April 28, 2014
A Brief Aside on the Rules of Courtship in a Japanese University
As Donald Rumsfeld was wont to say, it's a long, hard slog to get a Japanese chick into a love hotel.
As I noted last time, I'm abdicating my blog-composing duties for an indefinite
period while continuing to slug it out at the Day Job and simultaneously
wrapping up my latest memoir about my years on the faculty of NU in Yokohama,
where every day was like judging a new episode of Japan's Next Top Model.
I wrote a draft of some 120,000 words for a book that should only be half
that length at most. Thus, following the example of Oglala Sioux nation,
who never wasted any part of the buffalo carcass, I'm fobbing off snippets
and anecdotes that didn't make the final cut of the upcoming book on you
here, as blog posts.
To set the stage for today's episode: In my early forties, I painstakingly
deluded myself into thinking that I was an accomplished musician, much
as I currently consider myself a successful memoirist and blogger despite
copious testimonials to the contrary. Throughout those years, I released
albums of my original music, which my students were compelled to buy, and
occasionally even attempted live concerts, for which the best modifier
was always "ill-fated."
I invited Nobuhiko, a marvelous vocalist and all-round musical genius, to my apartment early in 1997 along with his sidekick Michitaka to confirm that he would back me in a live concert I had agreed to do as part of a welcome party for freshmen that April. I had thought he would leap at the chance, but not so.
“It depends,” he said.
“Depends on what?”
“On what happens on Chichijima.”
It developed that he had volunteered to help a botany professor conduct a survey of plant life on a small, quasi-tropical Japanese island. This would take place just after final exams finished in January. Not coincidentally, one Reiko was also scheduled to take part in the survey. Nobuhiko laid out for us his elaborate scheme to lie low for her in the jungle of this remote paradise and then interrupt her fern collecting by springing into her path and spewing his Formal Declaration of Love all over her.
“So I’m sure you understand that I can’t make any decision about the concert until coming back from Chichijima.”
“No,” I confessed. “I can’t.”
Nobuhiko designated Michitaka to explain on his behalf. The topic was simply too delicate for him to address directly.
“If she accepts his Formal Declaration of Love, he is going to be very busy,” the sidekick began.
“And if she rejects it?”
“Perhaps he will be too emotionally damaged to take part in your concert.”

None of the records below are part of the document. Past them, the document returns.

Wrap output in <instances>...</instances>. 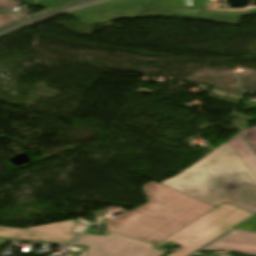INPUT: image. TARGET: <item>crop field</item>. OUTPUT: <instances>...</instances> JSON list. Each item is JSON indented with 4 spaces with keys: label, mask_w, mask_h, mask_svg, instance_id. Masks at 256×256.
Listing matches in <instances>:
<instances>
[{
    "label": "crop field",
    "mask_w": 256,
    "mask_h": 256,
    "mask_svg": "<svg viewBox=\"0 0 256 256\" xmlns=\"http://www.w3.org/2000/svg\"><path fill=\"white\" fill-rule=\"evenodd\" d=\"M202 251H228L256 256V234L232 232Z\"/></svg>",
    "instance_id": "7"
},
{
    "label": "crop field",
    "mask_w": 256,
    "mask_h": 256,
    "mask_svg": "<svg viewBox=\"0 0 256 256\" xmlns=\"http://www.w3.org/2000/svg\"><path fill=\"white\" fill-rule=\"evenodd\" d=\"M205 10H212V11H229V12H244L246 11L245 9H237V10H232V9H224V8H209L205 7ZM256 9V8H255ZM252 10V9H251Z\"/></svg>",
    "instance_id": "12"
},
{
    "label": "crop field",
    "mask_w": 256,
    "mask_h": 256,
    "mask_svg": "<svg viewBox=\"0 0 256 256\" xmlns=\"http://www.w3.org/2000/svg\"><path fill=\"white\" fill-rule=\"evenodd\" d=\"M89 24L136 16L173 17L168 0H113L68 13Z\"/></svg>",
    "instance_id": "4"
},
{
    "label": "crop field",
    "mask_w": 256,
    "mask_h": 256,
    "mask_svg": "<svg viewBox=\"0 0 256 256\" xmlns=\"http://www.w3.org/2000/svg\"><path fill=\"white\" fill-rule=\"evenodd\" d=\"M76 245L89 246L85 256H163L155 243L109 232L108 236L82 234Z\"/></svg>",
    "instance_id": "5"
},
{
    "label": "crop field",
    "mask_w": 256,
    "mask_h": 256,
    "mask_svg": "<svg viewBox=\"0 0 256 256\" xmlns=\"http://www.w3.org/2000/svg\"><path fill=\"white\" fill-rule=\"evenodd\" d=\"M79 0H50L49 2L44 0H38L36 5L37 7H44V8H53L59 5L75 2Z\"/></svg>",
    "instance_id": "9"
},
{
    "label": "crop field",
    "mask_w": 256,
    "mask_h": 256,
    "mask_svg": "<svg viewBox=\"0 0 256 256\" xmlns=\"http://www.w3.org/2000/svg\"><path fill=\"white\" fill-rule=\"evenodd\" d=\"M216 2L217 1L209 0L206 6L217 7V5H222V4H216Z\"/></svg>",
    "instance_id": "14"
},
{
    "label": "crop field",
    "mask_w": 256,
    "mask_h": 256,
    "mask_svg": "<svg viewBox=\"0 0 256 256\" xmlns=\"http://www.w3.org/2000/svg\"><path fill=\"white\" fill-rule=\"evenodd\" d=\"M242 138L238 134L228 142L256 174V154Z\"/></svg>",
    "instance_id": "8"
},
{
    "label": "crop field",
    "mask_w": 256,
    "mask_h": 256,
    "mask_svg": "<svg viewBox=\"0 0 256 256\" xmlns=\"http://www.w3.org/2000/svg\"><path fill=\"white\" fill-rule=\"evenodd\" d=\"M242 133L245 135V137L256 150V126L245 131H242Z\"/></svg>",
    "instance_id": "11"
},
{
    "label": "crop field",
    "mask_w": 256,
    "mask_h": 256,
    "mask_svg": "<svg viewBox=\"0 0 256 256\" xmlns=\"http://www.w3.org/2000/svg\"><path fill=\"white\" fill-rule=\"evenodd\" d=\"M162 184L215 206L226 201L256 213V175L228 142Z\"/></svg>",
    "instance_id": "1"
},
{
    "label": "crop field",
    "mask_w": 256,
    "mask_h": 256,
    "mask_svg": "<svg viewBox=\"0 0 256 256\" xmlns=\"http://www.w3.org/2000/svg\"><path fill=\"white\" fill-rule=\"evenodd\" d=\"M253 214L224 202L154 247L173 243L182 247L168 256H187Z\"/></svg>",
    "instance_id": "3"
},
{
    "label": "crop field",
    "mask_w": 256,
    "mask_h": 256,
    "mask_svg": "<svg viewBox=\"0 0 256 256\" xmlns=\"http://www.w3.org/2000/svg\"><path fill=\"white\" fill-rule=\"evenodd\" d=\"M171 6H185L184 0H169Z\"/></svg>",
    "instance_id": "13"
},
{
    "label": "crop field",
    "mask_w": 256,
    "mask_h": 256,
    "mask_svg": "<svg viewBox=\"0 0 256 256\" xmlns=\"http://www.w3.org/2000/svg\"><path fill=\"white\" fill-rule=\"evenodd\" d=\"M78 220L27 229L0 227V237L30 239L71 244L79 235L72 233Z\"/></svg>",
    "instance_id": "6"
},
{
    "label": "crop field",
    "mask_w": 256,
    "mask_h": 256,
    "mask_svg": "<svg viewBox=\"0 0 256 256\" xmlns=\"http://www.w3.org/2000/svg\"><path fill=\"white\" fill-rule=\"evenodd\" d=\"M234 229H244L256 232V216L236 226Z\"/></svg>",
    "instance_id": "10"
},
{
    "label": "crop field",
    "mask_w": 256,
    "mask_h": 256,
    "mask_svg": "<svg viewBox=\"0 0 256 256\" xmlns=\"http://www.w3.org/2000/svg\"><path fill=\"white\" fill-rule=\"evenodd\" d=\"M18 1H22V2H24L26 4L33 5L35 0H18Z\"/></svg>",
    "instance_id": "15"
},
{
    "label": "crop field",
    "mask_w": 256,
    "mask_h": 256,
    "mask_svg": "<svg viewBox=\"0 0 256 256\" xmlns=\"http://www.w3.org/2000/svg\"><path fill=\"white\" fill-rule=\"evenodd\" d=\"M142 187L149 202L107 221L108 231L157 243L215 207L153 181Z\"/></svg>",
    "instance_id": "2"
}]
</instances>
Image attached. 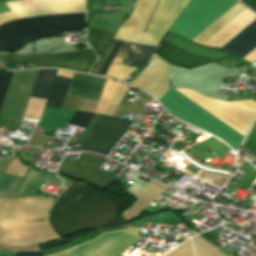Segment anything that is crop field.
I'll return each mask as SVG.
<instances>
[{"label": "crop field", "mask_w": 256, "mask_h": 256, "mask_svg": "<svg viewBox=\"0 0 256 256\" xmlns=\"http://www.w3.org/2000/svg\"><path fill=\"white\" fill-rule=\"evenodd\" d=\"M169 69L170 64L153 53L147 66L129 85L145 90L160 100L171 87L169 84ZM175 89L244 136L256 117V102L254 100L224 102L203 96L194 90ZM175 89L171 87L159 101L168 112L195 127L221 138L236 151L244 136Z\"/></svg>", "instance_id": "8a807250"}, {"label": "crop field", "mask_w": 256, "mask_h": 256, "mask_svg": "<svg viewBox=\"0 0 256 256\" xmlns=\"http://www.w3.org/2000/svg\"><path fill=\"white\" fill-rule=\"evenodd\" d=\"M3 175L0 173V182ZM44 175V172L36 171L33 167L29 168L25 178L5 174L0 195L22 196L27 185L39 186ZM9 196H0V250L40 251L38 245L59 240L48 220L26 223L47 219L54 199ZM7 251H0V254L15 253Z\"/></svg>", "instance_id": "ac0d7876"}, {"label": "crop field", "mask_w": 256, "mask_h": 256, "mask_svg": "<svg viewBox=\"0 0 256 256\" xmlns=\"http://www.w3.org/2000/svg\"><path fill=\"white\" fill-rule=\"evenodd\" d=\"M86 0H17L7 2L12 12L0 14V25L33 17L65 16L85 13ZM85 14L65 17L33 18L0 26V52L26 45L43 37H59L60 31H82Z\"/></svg>", "instance_id": "34b2d1b8"}, {"label": "crop field", "mask_w": 256, "mask_h": 256, "mask_svg": "<svg viewBox=\"0 0 256 256\" xmlns=\"http://www.w3.org/2000/svg\"><path fill=\"white\" fill-rule=\"evenodd\" d=\"M155 47L135 45L123 42L116 57L127 58L146 65ZM172 65L191 69L197 66L231 57L215 49L200 46L168 31L155 52ZM160 57V58H161ZM115 58L106 76L124 82L135 70V67L122 65L123 59Z\"/></svg>", "instance_id": "412701ff"}, {"label": "crop field", "mask_w": 256, "mask_h": 256, "mask_svg": "<svg viewBox=\"0 0 256 256\" xmlns=\"http://www.w3.org/2000/svg\"><path fill=\"white\" fill-rule=\"evenodd\" d=\"M99 194L80 185L77 183H73L65 193L59 197L57 200L51 214L50 218L59 217L61 215L71 213L89 201L97 197ZM119 207V203L114 199L101 194L90 203L82 207L81 209L71 213L64 215L59 218L49 220L51 225L53 226L56 233L63 231L67 228L80 224L84 221L92 219L96 216L109 212L113 209ZM120 208L113 210L109 213L96 217L92 220L84 222L80 225L67 229L63 232L58 233L59 237H66L75 232L97 229L107 222L111 221L115 217L119 216Z\"/></svg>", "instance_id": "f4fd0767"}, {"label": "crop field", "mask_w": 256, "mask_h": 256, "mask_svg": "<svg viewBox=\"0 0 256 256\" xmlns=\"http://www.w3.org/2000/svg\"><path fill=\"white\" fill-rule=\"evenodd\" d=\"M158 0H138L131 16L119 27L114 38L138 43ZM190 0H159L149 25L138 44L157 46Z\"/></svg>", "instance_id": "dd49c442"}, {"label": "crop field", "mask_w": 256, "mask_h": 256, "mask_svg": "<svg viewBox=\"0 0 256 256\" xmlns=\"http://www.w3.org/2000/svg\"><path fill=\"white\" fill-rule=\"evenodd\" d=\"M237 0H192L171 31L193 40Z\"/></svg>", "instance_id": "e52e79f7"}, {"label": "crop field", "mask_w": 256, "mask_h": 256, "mask_svg": "<svg viewBox=\"0 0 256 256\" xmlns=\"http://www.w3.org/2000/svg\"><path fill=\"white\" fill-rule=\"evenodd\" d=\"M132 122L94 114L77 141L82 142L79 150H89L108 155L125 134Z\"/></svg>", "instance_id": "d8731c3e"}, {"label": "crop field", "mask_w": 256, "mask_h": 256, "mask_svg": "<svg viewBox=\"0 0 256 256\" xmlns=\"http://www.w3.org/2000/svg\"><path fill=\"white\" fill-rule=\"evenodd\" d=\"M139 230L124 227L106 231L84 245L69 247L49 256H117L141 238Z\"/></svg>", "instance_id": "5a996713"}, {"label": "crop field", "mask_w": 256, "mask_h": 256, "mask_svg": "<svg viewBox=\"0 0 256 256\" xmlns=\"http://www.w3.org/2000/svg\"><path fill=\"white\" fill-rule=\"evenodd\" d=\"M242 5L238 2L229 11L222 15L216 22H214L209 28H207L198 37H196L194 41L201 44L206 42L210 37H212L221 28H223L232 19H234L237 15H239L243 10L246 9V7ZM255 19L256 14L252 13L247 8L203 45L221 48L225 43H227L230 39H232Z\"/></svg>", "instance_id": "3316defc"}, {"label": "crop field", "mask_w": 256, "mask_h": 256, "mask_svg": "<svg viewBox=\"0 0 256 256\" xmlns=\"http://www.w3.org/2000/svg\"><path fill=\"white\" fill-rule=\"evenodd\" d=\"M5 63H28L41 67L66 68L86 72L96 60L92 50L40 55V54H9L2 56Z\"/></svg>", "instance_id": "28ad6ade"}, {"label": "crop field", "mask_w": 256, "mask_h": 256, "mask_svg": "<svg viewBox=\"0 0 256 256\" xmlns=\"http://www.w3.org/2000/svg\"><path fill=\"white\" fill-rule=\"evenodd\" d=\"M102 159L96 154L81 153L76 163L63 160L57 173L85 181L102 192L118 180L115 175L98 169Z\"/></svg>", "instance_id": "d1516ede"}, {"label": "crop field", "mask_w": 256, "mask_h": 256, "mask_svg": "<svg viewBox=\"0 0 256 256\" xmlns=\"http://www.w3.org/2000/svg\"><path fill=\"white\" fill-rule=\"evenodd\" d=\"M57 70H40L30 96L47 98ZM71 79L55 77L45 105L63 106Z\"/></svg>", "instance_id": "22f410ed"}, {"label": "crop field", "mask_w": 256, "mask_h": 256, "mask_svg": "<svg viewBox=\"0 0 256 256\" xmlns=\"http://www.w3.org/2000/svg\"><path fill=\"white\" fill-rule=\"evenodd\" d=\"M104 78L75 73L67 95L91 100H99Z\"/></svg>", "instance_id": "cbeb9de0"}, {"label": "crop field", "mask_w": 256, "mask_h": 256, "mask_svg": "<svg viewBox=\"0 0 256 256\" xmlns=\"http://www.w3.org/2000/svg\"><path fill=\"white\" fill-rule=\"evenodd\" d=\"M256 46V20L234 37L223 48L228 52L243 57Z\"/></svg>", "instance_id": "5142ce71"}, {"label": "crop field", "mask_w": 256, "mask_h": 256, "mask_svg": "<svg viewBox=\"0 0 256 256\" xmlns=\"http://www.w3.org/2000/svg\"><path fill=\"white\" fill-rule=\"evenodd\" d=\"M113 35V32L89 27L88 41L95 52L98 54V57L108 45Z\"/></svg>", "instance_id": "d9b57169"}, {"label": "crop field", "mask_w": 256, "mask_h": 256, "mask_svg": "<svg viewBox=\"0 0 256 256\" xmlns=\"http://www.w3.org/2000/svg\"><path fill=\"white\" fill-rule=\"evenodd\" d=\"M117 84H118L117 82H114L108 79L106 80V83H105V86H104V89L95 113H99V114L104 113Z\"/></svg>", "instance_id": "733c2abd"}, {"label": "crop field", "mask_w": 256, "mask_h": 256, "mask_svg": "<svg viewBox=\"0 0 256 256\" xmlns=\"http://www.w3.org/2000/svg\"><path fill=\"white\" fill-rule=\"evenodd\" d=\"M241 170L247 172L245 176L236 182L235 186L247 190L248 187L256 182V169L249 163L245 162Z\"/></svg>", "instance_id": "4a817a6b"}, {"label": "crop field", "mask_w": 256, "mask_h": 256, "mask_svg": "<svg viewBox=\"0 0 256 256\" xmlns=\"http://www.w3.org/2000/svg\"><path fill=\"white\" fill-rule=\"evenodd\" d=\"M128 89L129 87H126L120 83L118 84L104 114L112 116V114L114 113L115 109L119 105L120 101L122 100Z\"/></svg>", "instance_id": "bc2a9ffb"}, {"label": "crop field", "mask_w": 256, "mask_h": 256, "mask_svg": "<svg viewBox=\"0 0 256 256\" xmlns=\"http://www.w3.org/2000/svg\"><path fill=\"white\" fill-rule=\"evenodd\" d=\"M45 101L46 100L44 99L31 97L24 116L39 118L42 113Z\"/></svg>", "instance_id": "214f88e0"}, {"label": "crop field", "mask_w": 256, "mask_h": 256, "mask_svg": "<svg viewBox=\"0 0 256 256\" xmlns=\"http://www.w3.org/2000/svg\"><path fill=\"white\" fill-rule=\"evenodd\" d=\"M92 116H93V114H91V113L76 111V113L74 114V116L71 119V121L69 122V124L84 128Z\"/></svg>", "instance_id": "92a150f3"}, {"label": "crop field", "mask_w": 256, "mask_h": 256, "mask_svg": "<svg viewBox=\"0 0 256 256\" xmlns=\"http://www.w3.org/2000/svg\"><path fill=\"white\" fill-rule=\"evenodd\" d=\"M13 72L0 71V107Z\"/></svg>", "instance_id": "dafd665d"}, {"label": "crop field", "mask_w": 256, "mask_h": 256, "mask_svg": "<svg viewBox=\"0 0 256 256\" xmlns=\"http://www.w3.org/2000/svg\"><path fill=\"white\" fill-rule=\"evenodd\" d=\"M28 167L24 166L17 158L9 164V167L6 171L7 174L24 176Z\"/></svg>", "instance_id": "00972430"}, {"label": "crop field", "mask_w": 256, "mask_h": 256, "mask_svg": "<svg viewBox=\"0 0 256 256\" xmlns=\"http://www.w3.org/2000/svg\"><path fill=\"white\" fill-rule=\"evenodd\" d=\"M243 146L248 151L256 152V124L253 125Z\"/></svg>", "instance_id": "a9b5d70f"}, {"label": "crop field", "mask_w": 256, "mask_h": 256, "mask_svg": "<svg viewBox=\"0 0 256 256\" xmlns=\"http://www.w3.org/2000/svg\"><path fill=\"white\" fill-rule=\"evenodd\" d=\"M121 44H122V41L116 40V42H115V44H114V46H113V48H112V50H111V52H110V54L107 58L105 64L103 65V67H102V69L99 73V75L105 76V74H106V72H107V70H108L116 52L118 51L119 47L121 46Z\"/></svg>", "instance_id": "4177f3b9"}, {"label": "crop field", "mask_w": 256, "mask_h": 256, "mask_svg": "<svg viewBox=\"0 0 256 256\" xmlns=\"http://www.w3.org/2000/svg\"><path fill=\"white\" fill-rule=\"evenodd\" d=\"M115 40L112 39V41L110 42V44L108 45L107 49L104 51L102 57L98 60V62L96 63V65L92 68V70L90 71V73L92 74H96L98 75L110 49L112 48L113 44H114Z\"/></svg>", "instance_id": "730fd06b"}, {"label": "crop field", "mask_w": 256, "mask_h": 256, "mask_svg": "<svg viewBox=\"0 0 256 256\" xmlns=\"http://www.w3.org/2000/svg\"><path fill=\"white\" fill-rule=\"evenodd\" d=\"M247 99H256V94L229 96V98H228L227 101H233V100H247Z\"/></svg>", "instance_id": "eef30255"}, {"label": "crop field", "mask_w": 256, "mask_h": 256, "mask_svg": "<svg viewBox=\"0 0 256 256\" xmlns=\"http://www.w3.org/2000/svg\"><path fill=\"white\" fill-rule=\"evenodd\" d=\"M121 225H125L124 223H122L119 220V217H117L116 219L112 220L111 222L107 223L104 227L100 228V230L103 229H108V228H113V227H119Z\"/></svg>", "instance_id": "ae1a2a85"}, {"label": "crop field", "mask_w": 256, "mask_h": 256, "mask_svg": "<svg viewBox=\"0 0 256 256\" xmlns=\"http://www.w3.org/2000/svg\"><path fill=\"white\" fill-rule=\"evenodd\" d=\"M15 256H43L42 252H16Z\"/></svg>", "instance_id": "d3111659"}, {"label": "crop field", "mask_w": 256, "mask_h": 256, "mask_svg": "<svg viewBox=\"0 0 256 256\" xmlns=\"http://www.w3.org/2000/svg\"><path fill=\"white\" fill-rule=\"evenodd\" d=\"M12 1V0H0V13L10 11L4 2Z\"/></svg>", "instance_id": "750c4746"}, {"label": "crop field", "mask_w": 256, "mask_h": 256, "mask_svg": "<svg viewBox=\"0 0 256 256\" xmlns=\"http://www.w3.org/2000/svg\"><path fill=\"white\" fill-rule=\"evenodd\" d=\"M73 74L74 73H72V72H66V71H61V70H58V73H57V75H59V76L69 77V78H72Z\"/></svg>", "instance_id": "bd1437ed"}, {"label": "crop field", "mask_w": 256, "mask_h": 256, "mask_svg": "<svg viewBox=\"0 0 256 256\" xmlns=\"http://www.w3.org/2000/svg\"><path fill=\"white\" fill-rule=\"evenodd\" d=\"M246 3L248 6L256 10V0H241Z\"/></svg>", "instance_id": "1d83c4d3"}, {"label": "crop field", "mask_w": 256, "mask_h": 256, "mask_svg": "<svg viewBox=\"0 0 256 256\" xmlns=\"http://www.w3.org/2000/svg\"><path fill=\"white\" fill-rule=\"evenodd\" d=\"M217 251H219V252H221L222 254H224V255H226L224 252H222L220 249H216ZM226 256H228V255H226Z\"/></svg>", "instance_id": "120bbe31"}, {"label": "crop field", "mask_w": 256, "mask_h": 256, "mask_svg": "<svg viewBox=\"0 0 256 256\" xmlns=\"http://www.w3.org/2000/svg\"><path fill=\"white\" fill-rule=\"evenodd\" d=\"M255 123H256V121H255Z\"/></svg>", "instance_id": "d32e631a"}]
</instances>
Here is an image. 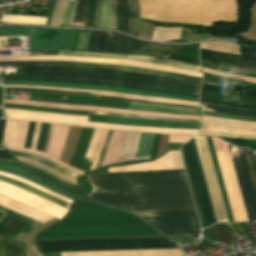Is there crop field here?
Listing matches in <instances>:
<instances>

“Okay, wait a minute. Let me get this straight,” I said. “You’re in love with Reiko now?”
“Yes.” (This from the man himself.)
It wasn’t a rhetorical question on my part. Despite my catholic tastes in NU women, I had never felt the slightest twitching in my loins when Reiko slouched into a room—though, to be fair, her reaction to my entrances were probably of equal tepidity. While she was everything a language teacher could want in a student, her defining characteristic was studiousness itself. She looked as if she thought about sex about as often as she thought about the middle relief prospects in the Philadelphia Phillies’ farm system.
“All right,” I went on, “so your plan is to do nothing for weeks on end and then spring this Formal Declaration of Love on her in the jungle.”
“You know, when I was your age, my needs dictated a little bit more immediate action.” When I am this age, too, I thought but did not say. The lads had no reaction.
“Just what is this Formal Declaration of Love, anyway? I’ve been hearing about it for years but I’ve never grasped the concept.”
“It’s our custom that a boy must make a very direct statement of love to the girl he likes.”
“Okay. So is it a set formula? Something you have to memorize?” I envisioned something along the lines of the Pledge of Allegiance or the Rudyard Kipling poem “If.”
“Well, no,” said Nobuhiko. “It’s not all that formal.”
“You seem to have thought this out,” I said. “So, what exactly are you planning to go with?”
“I will say, Ja, Reiko: suki yo.”
“That’s it? ‘I like you’? You need several weeks to buck yourself up for that?”
“Yes, I do.”
“I say more than that to three or four NU girls every day.”
“Yes, we know.”
“It’s the possibility of being rejected,” Michitaka explained. “Afterward, everyone would know.”
“Okay, I get that. But let’s just say that Boy A puts in months of planning and finally gives the Formal Declaration of Love to Girl B, and Girl B says, ‘Okay, me too.’”
“So, then they immediately run off to a hotel and just start rutting away, right?”
This was greeted by twin expressions of horror.
“Oh, no. No, no, no!”
“No, that’s not how it works.”
“If she says okay, that means they can start doing things together.”
“Like going to movies, having dinner, that sort of thing.”
“The hotel stuff, that comes much later.”
“What?” I shrieked, attaining a note I had not hit since puberty. “You
have to go through all this rigmarole just to start dating?”
“Holy crap! No wonder the birth rate in this country is zeroing out.”
I’m pretty sure I didn’t say that last part out loud.